All lines with the word "down" must be pulled from the entries below.

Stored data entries
++++++++++
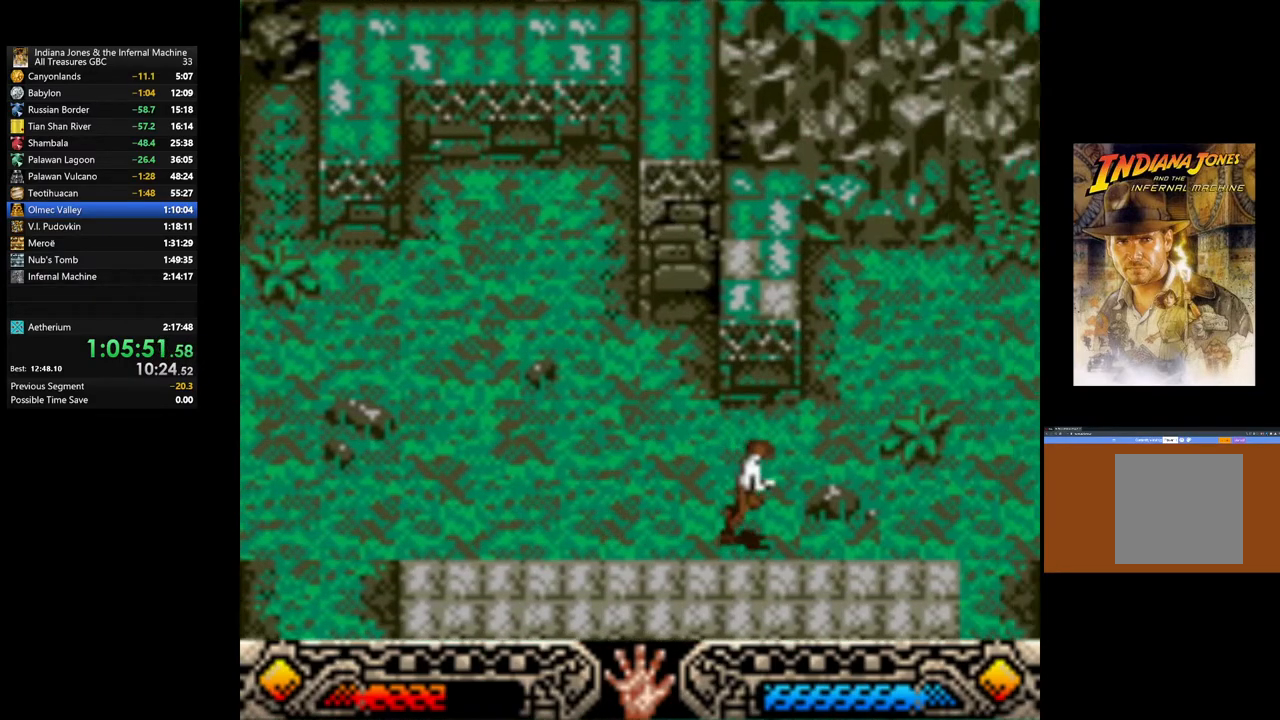
{"buttons": [], "left_stick": "right", "right_stick": "center", "events": []}
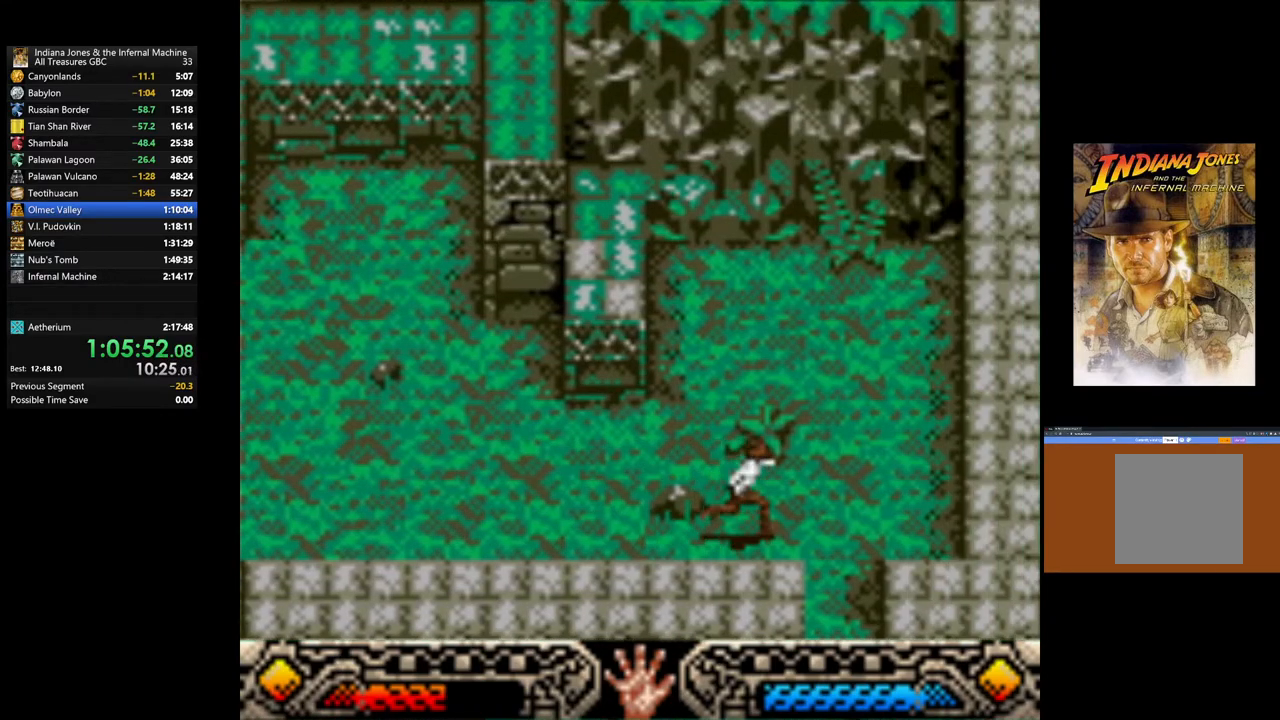
{"buttons": [], "left_stick": "down", "right_stick": "center", "events": [[217, "left_stick", "down-right"], [383, "left_stick", "down"]]}
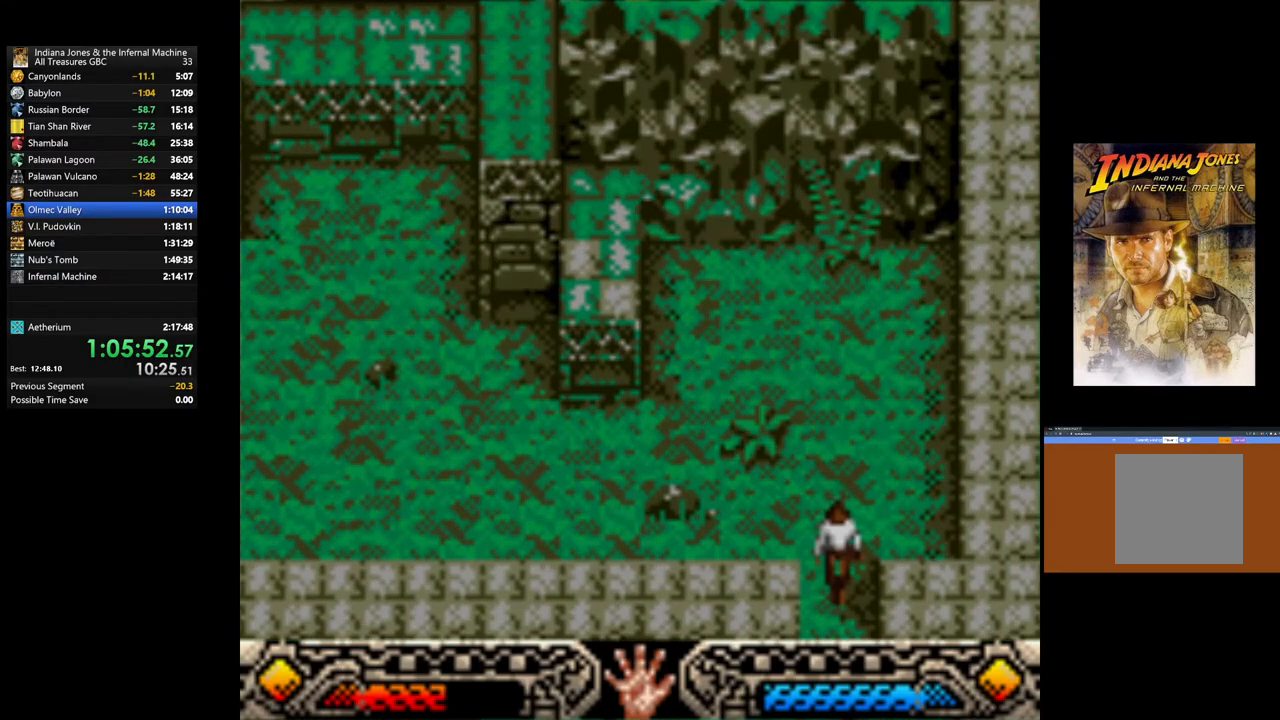
{"buttons": [], "left_stick": "down", "right_stick": "center", "events": []}
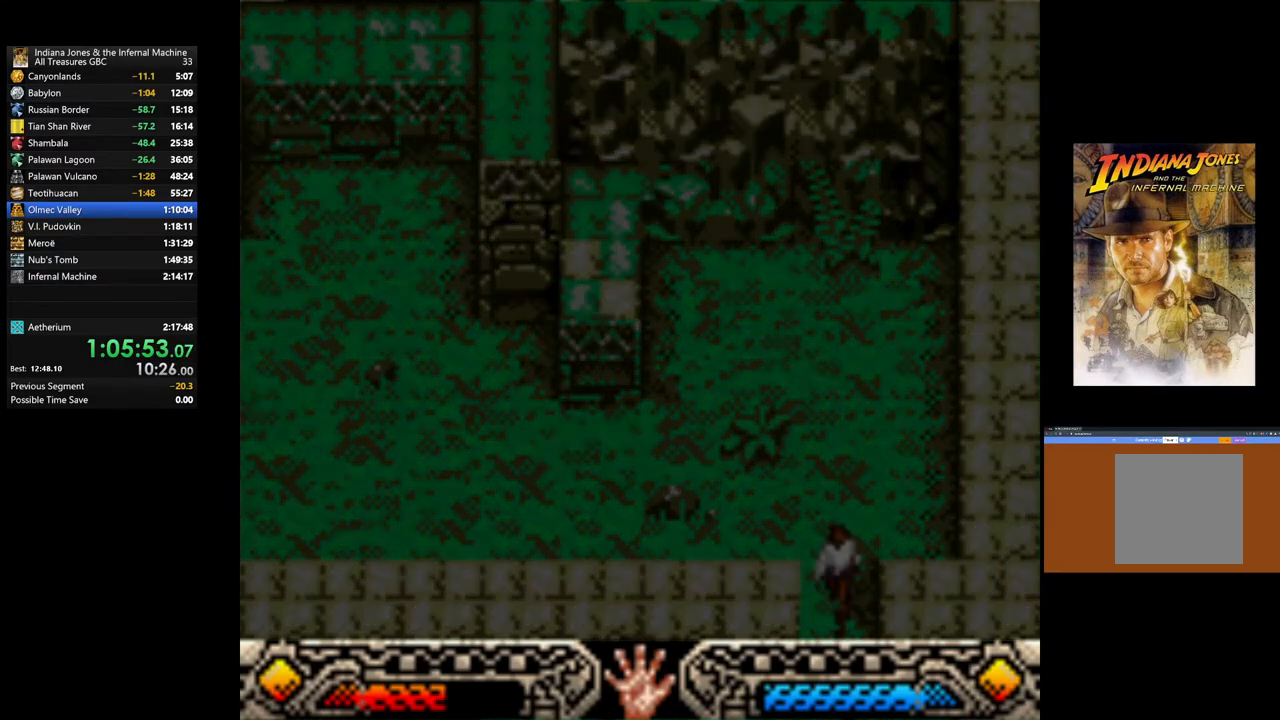
{"buttons": [], "left_stick": "center", "right_stick": "center", "events": [[450, "left_stick", "center"]]}
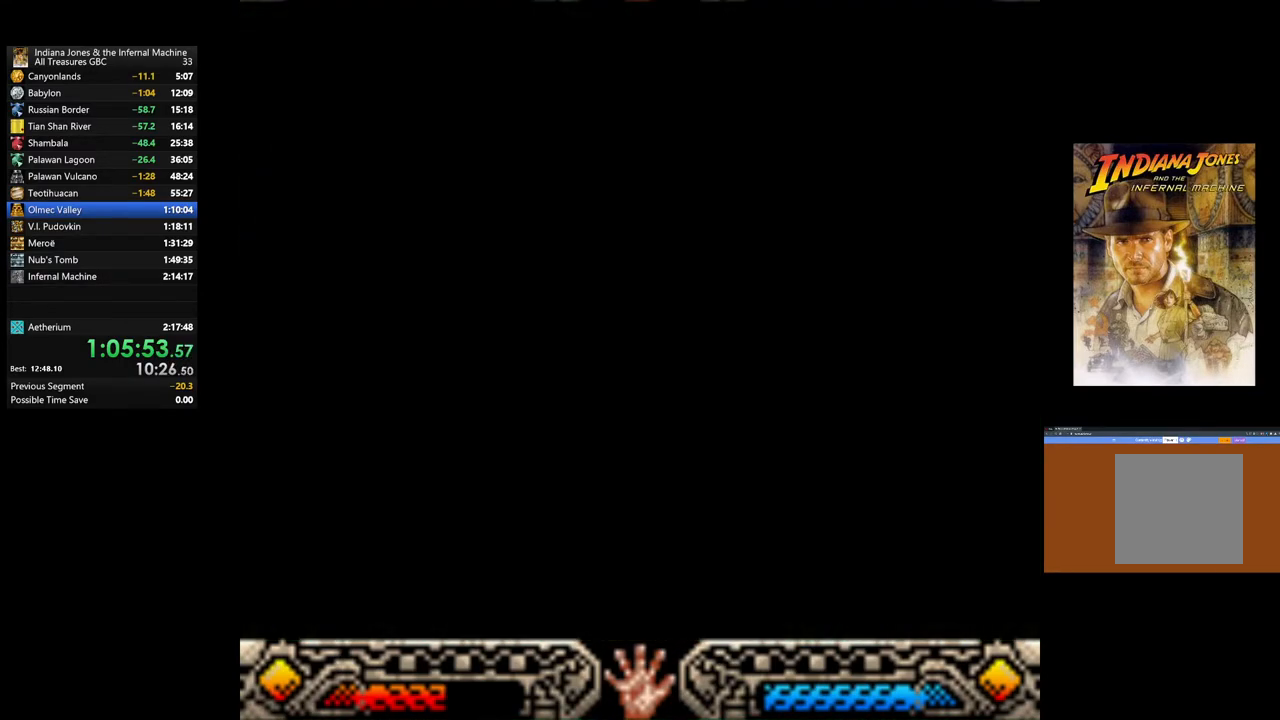
{"buttons": [], "left_stick": "center", "right_stick": "center", "events": []}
++++++++++
Exercise result =>
{"buttons": [], "left_stick": "down", "right_stick": "center", "events": [[217, "left_stick", "down-right"], [383, "left_stick", "down"]]}
{"buttons": [], "left_stick": "down", "right_stick": "center", "events": []}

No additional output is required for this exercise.